(Records for the exercise)
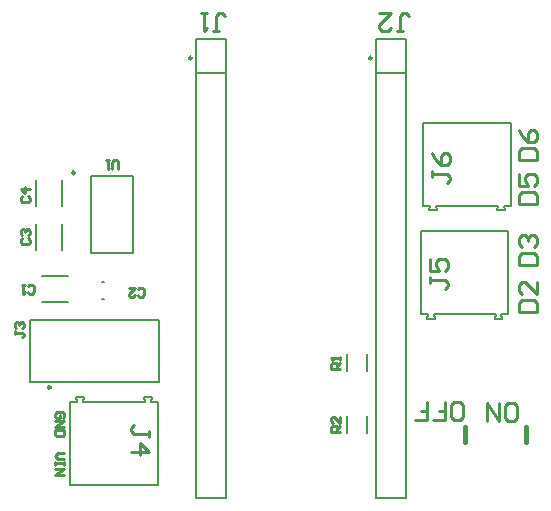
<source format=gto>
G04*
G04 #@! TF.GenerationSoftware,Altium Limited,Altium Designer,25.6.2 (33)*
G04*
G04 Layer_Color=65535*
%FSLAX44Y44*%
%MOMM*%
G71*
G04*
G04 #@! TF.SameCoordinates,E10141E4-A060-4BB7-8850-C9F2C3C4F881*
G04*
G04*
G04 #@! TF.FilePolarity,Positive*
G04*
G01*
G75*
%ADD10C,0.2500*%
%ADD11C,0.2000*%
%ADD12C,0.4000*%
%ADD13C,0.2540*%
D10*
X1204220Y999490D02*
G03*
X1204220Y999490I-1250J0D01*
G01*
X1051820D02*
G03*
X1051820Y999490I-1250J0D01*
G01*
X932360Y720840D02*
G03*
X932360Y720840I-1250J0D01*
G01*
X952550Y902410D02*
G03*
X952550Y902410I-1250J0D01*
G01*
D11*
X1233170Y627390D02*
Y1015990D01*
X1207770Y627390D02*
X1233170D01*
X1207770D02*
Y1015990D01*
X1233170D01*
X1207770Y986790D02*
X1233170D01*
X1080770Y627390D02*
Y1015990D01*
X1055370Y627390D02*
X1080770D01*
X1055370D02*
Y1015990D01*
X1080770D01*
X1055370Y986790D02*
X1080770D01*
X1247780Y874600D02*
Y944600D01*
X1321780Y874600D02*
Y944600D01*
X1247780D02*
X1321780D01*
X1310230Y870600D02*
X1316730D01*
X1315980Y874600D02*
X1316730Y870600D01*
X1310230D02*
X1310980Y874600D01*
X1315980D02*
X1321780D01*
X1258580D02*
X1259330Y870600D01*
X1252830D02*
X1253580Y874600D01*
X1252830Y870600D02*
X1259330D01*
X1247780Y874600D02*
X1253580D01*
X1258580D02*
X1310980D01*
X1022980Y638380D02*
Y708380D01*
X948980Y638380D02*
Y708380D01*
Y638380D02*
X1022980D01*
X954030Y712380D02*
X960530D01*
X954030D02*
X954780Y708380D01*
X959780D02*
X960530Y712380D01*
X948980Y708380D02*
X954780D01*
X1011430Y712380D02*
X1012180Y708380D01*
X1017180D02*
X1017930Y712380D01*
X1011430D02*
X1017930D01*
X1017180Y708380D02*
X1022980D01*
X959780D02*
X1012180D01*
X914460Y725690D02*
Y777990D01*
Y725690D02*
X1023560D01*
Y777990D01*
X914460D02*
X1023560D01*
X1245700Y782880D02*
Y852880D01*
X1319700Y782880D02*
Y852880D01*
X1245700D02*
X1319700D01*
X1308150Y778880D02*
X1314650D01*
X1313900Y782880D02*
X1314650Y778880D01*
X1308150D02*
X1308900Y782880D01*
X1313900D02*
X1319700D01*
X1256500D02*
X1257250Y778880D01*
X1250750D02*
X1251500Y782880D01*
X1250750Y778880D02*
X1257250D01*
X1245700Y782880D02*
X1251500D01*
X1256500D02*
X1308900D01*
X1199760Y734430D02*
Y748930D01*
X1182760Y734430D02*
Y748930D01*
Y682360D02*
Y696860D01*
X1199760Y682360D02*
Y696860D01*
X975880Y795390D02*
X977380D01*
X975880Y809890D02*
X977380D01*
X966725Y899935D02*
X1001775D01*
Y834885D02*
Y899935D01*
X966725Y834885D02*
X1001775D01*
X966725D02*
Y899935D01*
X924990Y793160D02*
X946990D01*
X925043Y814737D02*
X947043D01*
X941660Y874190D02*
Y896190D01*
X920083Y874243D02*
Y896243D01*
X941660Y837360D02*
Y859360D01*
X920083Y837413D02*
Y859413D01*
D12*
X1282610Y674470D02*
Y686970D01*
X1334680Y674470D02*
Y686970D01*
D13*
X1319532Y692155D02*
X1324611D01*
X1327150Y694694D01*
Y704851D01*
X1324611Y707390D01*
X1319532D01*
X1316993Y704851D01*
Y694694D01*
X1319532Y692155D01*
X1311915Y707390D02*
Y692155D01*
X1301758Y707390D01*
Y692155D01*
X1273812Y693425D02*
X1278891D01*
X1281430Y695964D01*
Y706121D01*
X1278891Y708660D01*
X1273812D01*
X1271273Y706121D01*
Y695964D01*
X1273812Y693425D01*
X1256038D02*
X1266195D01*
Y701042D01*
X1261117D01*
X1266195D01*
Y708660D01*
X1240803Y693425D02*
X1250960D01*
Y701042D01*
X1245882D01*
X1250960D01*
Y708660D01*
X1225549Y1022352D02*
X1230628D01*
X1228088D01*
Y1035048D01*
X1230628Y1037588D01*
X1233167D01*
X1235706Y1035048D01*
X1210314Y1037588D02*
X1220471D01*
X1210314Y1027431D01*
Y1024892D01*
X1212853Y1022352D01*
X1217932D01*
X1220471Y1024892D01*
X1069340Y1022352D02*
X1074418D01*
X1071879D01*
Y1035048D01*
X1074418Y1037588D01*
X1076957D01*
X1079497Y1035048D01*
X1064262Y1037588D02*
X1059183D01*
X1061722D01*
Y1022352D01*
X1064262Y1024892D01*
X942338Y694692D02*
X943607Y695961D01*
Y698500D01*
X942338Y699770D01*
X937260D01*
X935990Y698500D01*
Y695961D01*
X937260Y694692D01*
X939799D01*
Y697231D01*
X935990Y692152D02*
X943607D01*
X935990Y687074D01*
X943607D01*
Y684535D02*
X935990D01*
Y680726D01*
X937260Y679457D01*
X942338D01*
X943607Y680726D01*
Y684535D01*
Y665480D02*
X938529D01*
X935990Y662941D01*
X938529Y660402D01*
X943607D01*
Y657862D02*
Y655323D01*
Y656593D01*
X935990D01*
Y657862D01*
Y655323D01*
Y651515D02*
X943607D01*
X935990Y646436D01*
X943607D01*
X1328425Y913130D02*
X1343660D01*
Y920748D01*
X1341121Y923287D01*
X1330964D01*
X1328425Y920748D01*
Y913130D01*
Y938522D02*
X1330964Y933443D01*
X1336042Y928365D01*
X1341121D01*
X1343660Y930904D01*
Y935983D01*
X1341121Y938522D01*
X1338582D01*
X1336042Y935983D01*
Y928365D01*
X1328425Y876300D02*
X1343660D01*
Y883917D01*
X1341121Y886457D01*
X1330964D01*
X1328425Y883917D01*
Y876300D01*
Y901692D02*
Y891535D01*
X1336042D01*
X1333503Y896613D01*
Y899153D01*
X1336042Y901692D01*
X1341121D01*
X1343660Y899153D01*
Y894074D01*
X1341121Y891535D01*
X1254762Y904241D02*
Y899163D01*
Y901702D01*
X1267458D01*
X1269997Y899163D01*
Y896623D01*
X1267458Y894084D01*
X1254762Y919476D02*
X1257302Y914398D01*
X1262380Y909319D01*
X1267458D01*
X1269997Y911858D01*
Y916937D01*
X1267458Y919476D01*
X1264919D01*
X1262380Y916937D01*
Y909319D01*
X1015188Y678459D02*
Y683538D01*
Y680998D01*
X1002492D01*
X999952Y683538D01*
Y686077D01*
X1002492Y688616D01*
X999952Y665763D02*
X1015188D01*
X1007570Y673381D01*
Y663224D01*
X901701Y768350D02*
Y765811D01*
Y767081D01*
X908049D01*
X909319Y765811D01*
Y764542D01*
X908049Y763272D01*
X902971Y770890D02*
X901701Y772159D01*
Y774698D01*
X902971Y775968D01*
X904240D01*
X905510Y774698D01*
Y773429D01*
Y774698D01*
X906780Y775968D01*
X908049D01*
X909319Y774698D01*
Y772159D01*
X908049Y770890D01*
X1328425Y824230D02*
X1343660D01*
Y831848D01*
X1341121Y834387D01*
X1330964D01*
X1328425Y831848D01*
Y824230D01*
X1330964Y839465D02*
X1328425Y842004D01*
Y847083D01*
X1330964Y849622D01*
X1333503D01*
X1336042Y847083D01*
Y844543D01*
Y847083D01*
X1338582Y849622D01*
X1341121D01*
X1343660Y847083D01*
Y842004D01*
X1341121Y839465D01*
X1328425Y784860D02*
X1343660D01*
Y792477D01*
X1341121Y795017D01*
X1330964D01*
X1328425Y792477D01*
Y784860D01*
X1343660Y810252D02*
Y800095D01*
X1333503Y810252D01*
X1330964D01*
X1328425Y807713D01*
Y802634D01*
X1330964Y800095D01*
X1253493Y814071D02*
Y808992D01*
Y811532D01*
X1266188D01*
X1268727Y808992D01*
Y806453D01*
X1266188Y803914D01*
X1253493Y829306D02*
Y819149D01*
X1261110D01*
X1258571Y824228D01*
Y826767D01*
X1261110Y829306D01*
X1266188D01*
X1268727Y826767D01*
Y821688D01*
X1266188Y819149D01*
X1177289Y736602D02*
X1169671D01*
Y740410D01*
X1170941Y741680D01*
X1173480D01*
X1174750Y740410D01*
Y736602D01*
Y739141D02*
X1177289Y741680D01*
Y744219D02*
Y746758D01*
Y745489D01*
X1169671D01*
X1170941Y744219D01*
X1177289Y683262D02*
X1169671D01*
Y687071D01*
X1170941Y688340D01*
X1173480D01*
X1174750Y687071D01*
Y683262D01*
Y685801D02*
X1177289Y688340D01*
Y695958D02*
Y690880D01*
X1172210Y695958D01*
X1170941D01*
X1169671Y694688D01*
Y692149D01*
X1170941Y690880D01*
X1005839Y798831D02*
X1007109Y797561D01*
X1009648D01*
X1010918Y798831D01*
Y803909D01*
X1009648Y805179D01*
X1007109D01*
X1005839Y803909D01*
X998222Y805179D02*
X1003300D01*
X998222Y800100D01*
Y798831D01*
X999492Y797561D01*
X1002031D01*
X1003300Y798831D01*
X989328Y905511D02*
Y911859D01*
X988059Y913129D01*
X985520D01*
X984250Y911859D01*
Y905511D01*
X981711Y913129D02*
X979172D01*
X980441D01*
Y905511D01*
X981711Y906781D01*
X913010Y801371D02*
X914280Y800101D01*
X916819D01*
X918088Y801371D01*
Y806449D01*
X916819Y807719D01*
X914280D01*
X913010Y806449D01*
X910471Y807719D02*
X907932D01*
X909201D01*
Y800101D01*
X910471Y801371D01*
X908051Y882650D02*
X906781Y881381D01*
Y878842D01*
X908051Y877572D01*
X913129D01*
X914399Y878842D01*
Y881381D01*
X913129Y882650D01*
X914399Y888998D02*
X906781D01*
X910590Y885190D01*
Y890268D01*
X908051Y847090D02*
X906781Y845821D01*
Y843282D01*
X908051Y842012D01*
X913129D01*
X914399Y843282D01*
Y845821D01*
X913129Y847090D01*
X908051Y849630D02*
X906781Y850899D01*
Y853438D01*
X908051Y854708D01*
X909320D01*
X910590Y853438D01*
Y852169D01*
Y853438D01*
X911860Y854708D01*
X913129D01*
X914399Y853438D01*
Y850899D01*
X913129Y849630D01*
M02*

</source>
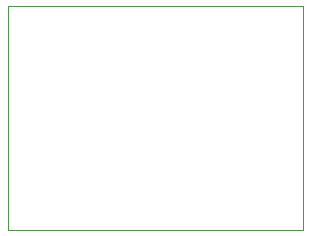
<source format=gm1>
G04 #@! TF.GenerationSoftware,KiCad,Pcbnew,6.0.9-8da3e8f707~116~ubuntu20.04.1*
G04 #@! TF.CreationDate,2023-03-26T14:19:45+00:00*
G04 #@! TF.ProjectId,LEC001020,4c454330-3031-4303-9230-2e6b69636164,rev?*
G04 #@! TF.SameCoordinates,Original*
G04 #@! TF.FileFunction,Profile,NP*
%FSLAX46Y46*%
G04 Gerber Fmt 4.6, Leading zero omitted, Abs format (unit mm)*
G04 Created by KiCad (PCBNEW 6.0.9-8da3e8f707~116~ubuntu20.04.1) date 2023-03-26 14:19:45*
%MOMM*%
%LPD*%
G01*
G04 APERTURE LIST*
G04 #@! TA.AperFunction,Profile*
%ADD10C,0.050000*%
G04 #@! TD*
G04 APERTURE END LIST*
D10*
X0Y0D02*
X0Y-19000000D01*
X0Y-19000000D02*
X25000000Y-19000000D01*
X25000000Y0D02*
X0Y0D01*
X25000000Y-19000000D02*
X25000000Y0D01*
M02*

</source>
(End Records for the exercise)
Task item |
Lines holding the string "source" must be copied out of the entries above.

Result of this exercise |
<source format=gto>
</source>
<source format=gm1>
</source>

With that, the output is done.